Stored items
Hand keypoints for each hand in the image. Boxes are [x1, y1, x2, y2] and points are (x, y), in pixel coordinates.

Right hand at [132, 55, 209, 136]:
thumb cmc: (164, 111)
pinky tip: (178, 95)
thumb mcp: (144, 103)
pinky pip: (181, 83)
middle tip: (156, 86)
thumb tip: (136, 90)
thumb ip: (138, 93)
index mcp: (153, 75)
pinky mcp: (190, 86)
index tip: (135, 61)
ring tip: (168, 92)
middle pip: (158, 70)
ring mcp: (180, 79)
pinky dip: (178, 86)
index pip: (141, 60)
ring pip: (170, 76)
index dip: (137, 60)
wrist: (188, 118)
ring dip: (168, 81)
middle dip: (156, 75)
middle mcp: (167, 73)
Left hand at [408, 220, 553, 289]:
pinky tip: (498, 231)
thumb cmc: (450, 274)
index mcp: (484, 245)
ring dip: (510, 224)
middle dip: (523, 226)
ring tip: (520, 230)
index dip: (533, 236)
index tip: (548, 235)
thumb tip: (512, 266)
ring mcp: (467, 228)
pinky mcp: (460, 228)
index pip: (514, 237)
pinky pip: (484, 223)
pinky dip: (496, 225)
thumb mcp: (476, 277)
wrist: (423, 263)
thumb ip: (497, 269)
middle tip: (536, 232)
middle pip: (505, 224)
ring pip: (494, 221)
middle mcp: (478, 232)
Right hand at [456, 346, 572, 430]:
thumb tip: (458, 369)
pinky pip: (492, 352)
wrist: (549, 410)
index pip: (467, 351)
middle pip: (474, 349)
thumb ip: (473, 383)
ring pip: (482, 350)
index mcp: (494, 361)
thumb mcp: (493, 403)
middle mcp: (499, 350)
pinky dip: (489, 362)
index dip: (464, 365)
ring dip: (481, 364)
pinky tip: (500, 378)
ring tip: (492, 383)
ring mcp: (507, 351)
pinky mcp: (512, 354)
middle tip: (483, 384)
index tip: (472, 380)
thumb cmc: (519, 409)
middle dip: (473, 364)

• [Instructions for the task]:
The entries shown above must be reproduced in full, exactly as written.

• [Response below]:
Hand keypoints for each hand in the image. Boxes are [x1, y1, x2, y2] and points are (x, y), in pixel coordinates.

Right hand at [132, 55, 209, 136]:
thumb cmc: (164, 111)
pinky tip: (178, 95)
thumb mcp: (144, 103)
pinky pip: (181, 83)
middle tip: (156, 86)
thumb tip: (136, 90)
thumb ip: (138, 93)
index mcp: (153, 75)
pinky mcp: (190, 86)
index tip: (135, 61)
ring tip: (168, 92)
middle pip: (158, 70)
ring mcp: (180, 79)
pinky dip: (178, 86)
index pip: (141, 60)
ring pip: (170, 76)
index dip: (137, 60)
wrist: (188, 118)
ring dip: (168, 81)
middle dip: (156, 75)
middle mcp: (167, 73)
Left hand at [408, 220, 553, 289]:
pinky tip: (498, 231)
thumb cmc: (450, 274)
index mcp: (484, 245)
ring dip: (510, 224)
middle dip: (523, 226)
ring tip: (520, 230)
index dip: (533, 236)
index tip: (548, 235)
thumb tip: (512, 266)
ring mcp: (467, 228)
pinky mcp: (460, 228)
index pip: (514, 237)
pinky pip: (484, 223)
pinky dip: (496, 225)
thumb mcp: (476, 277)
wrist: (423, 263)
thumb ip: (497, 269)
middle tip: (536, 232)
middle pip: (505, 224)
ring pip: (494, 221)
middle mcp: (478, 232)
Right hand at [456, 346, 572, 430]:
thumb tip: (458, 369)
pinky pip: (492, 352)
wrist: (549, 410)
index pip: (467, 351)
middle pip: (474, 349)
thumb ip: (473, 383)
ring pip: (482, 350)
index mcp: (494, 361)
thumb mcp: (493, 403)
middle mcp: (499, 350)
pinky dip: (489, 362)
index dip: (464, 365)
ring dip: (481, 364)
pinky tip: (500, 378)
ring tip: (492, 383)
ring mcp: (507, 351)
pinky mcp: (512, 354)
middle tip: (483, 384)
index tip: (472, 380)
thumb cmc: (519, 409)
middle dip: (473, 364)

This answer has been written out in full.